Penny was placed on the active/physically unable to perform list (PUP) at the start of training camp on August 3, 2020. He was moved to the reserve/PUP list at the start of the regular season on September 5, 2020. Penny was activated from the PUP list into the active roster on December 19, 2020. He appeared in three games in the 2020 season.

The Seahawks declined to exercise the fifth-year option on Penny's contract on May 3, 2021, making him a free agent after the 2021 season. He was placed on injured reserve on October 2, 2021. He was activated on October 25, 2021. In Week 14, Penny had a breakout game rushing 16 times for 137 yards and two touchdowns in a 33–13 win over the Houston Texans. In Week 16, Penny ran for 135 yards in the 25–24 loss to the Chicago Bears. In Week 17, Penny ran for 170 yards on 25 carries along with two touchdowns in a 51–29 win against the Detroit Lions, continuing his breakout set of games. For his game against Detroit, he won NFC Offensive Player of the Week. In Week 18, Penny rushed for a career-best 190 yards on 23 carries along with a rushing touchdown during an upset win over the Arizona Cardinals. Overall, Penny played in ten games rushing for 749 yards on 119 attempts, and six touchdowns, all career highs. He led in the NFL in yards per rushing attempt among qualified players with 6.3.

The Seahawks re-signed Penny on a one-year deal worth $5.7 million on March 20, 2022. In Week 4, against the Lions, Penny had 17 carries for 151 rushing yards and two rushing touchdowns in the 48–45 victory. In Week 5, Penny suffered a season-ending broken fibula in the 32–39 loss against the New Orleans Saints. He was placed on injured reserve on October 14, 2022.

===Philadelphia Eagles===
On March 15, 2023, Penny signed a one-year contract with the Eagles. He was originally seen as a replacement for running back Miles Sanders, who departed for the Carolina Panthers in free agency over the offseason. However, later in the offseason, the Eagles acquired D'Andre Swift from the Detroit Lions in a trade, and leading up to the 2023 season, Eagles head coach Nick Sirianni would not announce a starting running back, instead planning for a "committee approach" to the position, where Penny, Swift, Kenneth Gainwell, and Boston Scott would share carries. Despite this, Penny would end up seeing the least playing time, only appearing in three games throughout the season with 11 carries and a total of 33 yards.

===Carolina Panthers===
On May 6, 2024, Penny signed with the Carolina Panthers.

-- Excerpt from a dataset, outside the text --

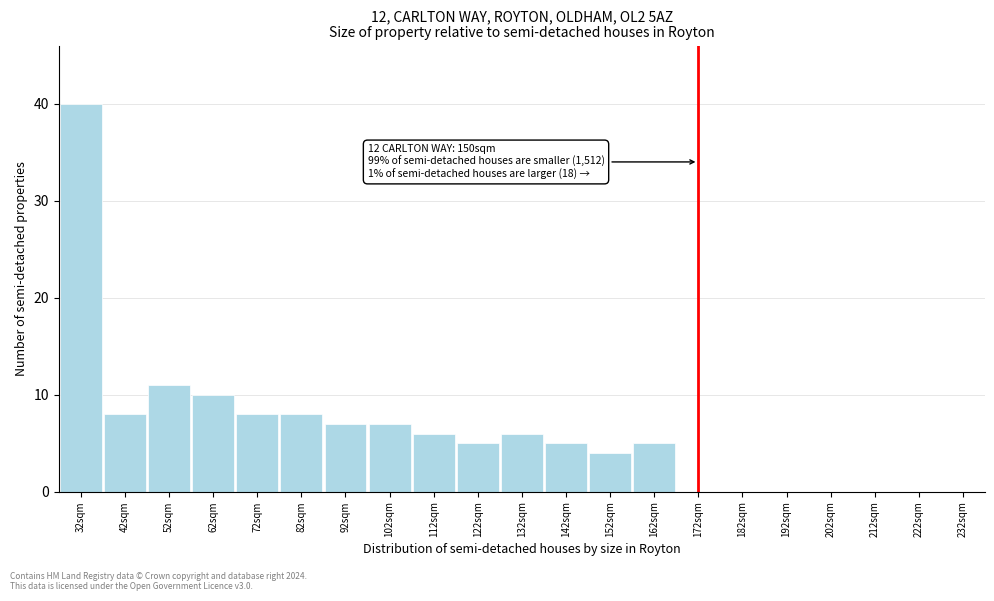

Reading left to right, list all the values displayed in this chart.

32sqm=40	42sqm=8	52sqm=11	62sqm=10	72sqm=8	82sqm=8	92sqm=7	102sqm=7	112sqm=6	122sqm=5	132sqm=6	142sqm=5	152sqm=4	162sqm=5	172sqm=0	182sqm=0	192sqm=0	202sqm=0	212sqm=0	222sqm=0	232sqm=0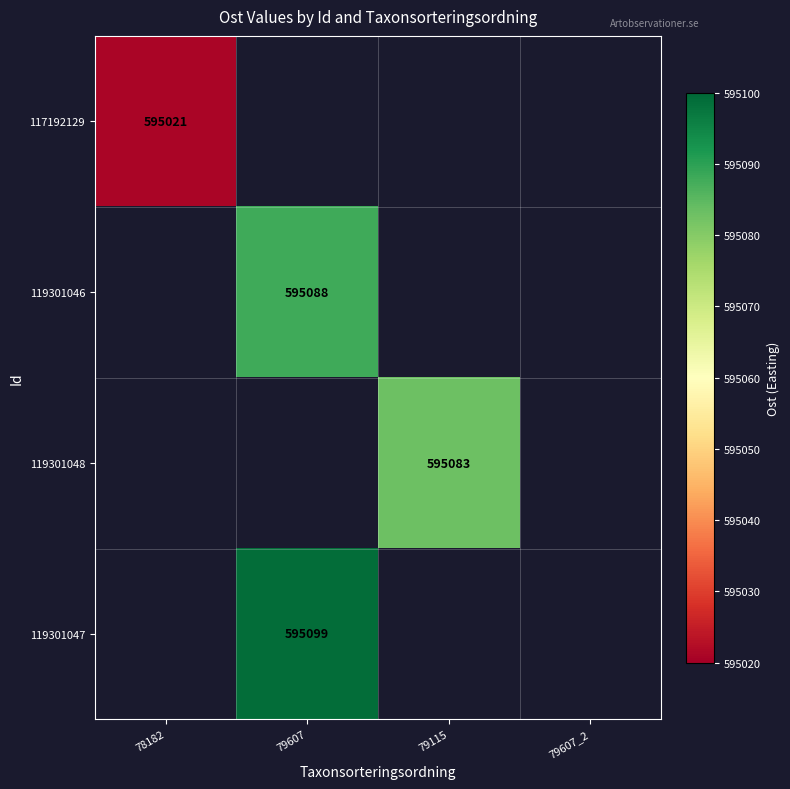

The value of 119301048 at 79115 is 595083. True or false?

True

On July 30, Penny was placed on the reserve/retired list by the Panthers.

==Coaching career==
On May 12, 2026, Penny was named as the head football coach at Long Beach Jordan High School.

==Career statistics==
=== NFL ===

Regular season
Year: Team; Games; Rushing; Receiving; Fumbles
GP: GS; Att; Yds; Avg; Lng; TD; 1D; Tgt; Rec; Yds; Avg; Lng; TD; Fum; Lost
2018: SEA; 14; 0; 85; 419; 4.9; 38; 2; 18; 12; 9; 75; 8.3; 24; 0; 0; 0
2019: SEA; 10; 0; 65; 370; 5.7; 58; 3; 16; 11; 8; 83; 10.4; 30; 1; 1; 0
2020: SEA; 3; 0; 11; 34; 3.1; 7; 0; 1; 0; 0; 0; 0; 0; 0; 0; 0
2021: SEA; 10; 6; 119; 749; 6.3; 62; 6; 28; 8; 6; 48; 8.0; 27; 0; 0; 0
2022: SEA; 5; 5; 57; 346; 6.1; 41; 2; 15; 5; 4; 16; 4.0; 6; 0; 1; 0
2023: PHI; 3; 0; 11; 33; 3.0; 7; 0; 1; 1; 1; 5; 5.0; 5; 0; 0; 0
Career: 45; 11; 348; 1,951; 5.6; 62; 13; 79; 37; 28; 227; 8.1; 30; 1; 2; 0

===College===

Legend
|  | NCAA record |
|  | Led the NCAA |
| Bold | Career high |

Season: Team; GP; Rushing; Receiving; Kickoff returns
Att: Yds; Avg; Lng; TD; Rec; Yds; Avg; Lng; TD; Ret; Yds; Avg; TD
2014: San Diego State; 10; 2; 22; 11.0; 21; 0; 0; 0; 0.0; 0; 0; 20; 500; 25.0; 0
2015: San Diego State; 14; 61; 368; 6.0; 55; 4; 8; 120; 15.0; 33; 1; 24; 804; 33.5; 3
2016: San Diego State; 14; 135; 1,005; 7.4; 73; 11; 15; 224; 14.9; 41; 3; 20; 624; 31.2; 2
2017: San Diego State; 13; 289; 2,248; 7.8; 95; 23; 19; 135; 7.1; 33; 2; 17; 521; 30.6; 2
Career: 51; 487; 3,643; 7.5; 95; 38; 42; 479; 11.4; 41; 6; 81; 2,449; 30.2; 7

==Personal life==
Penny has four siblings: Robert Jr., Elijhaa, Breonna, and Brionne. His parents are Desiree and Robert Penny. Penny's older brother Elijhaa is a retired NFL fullback.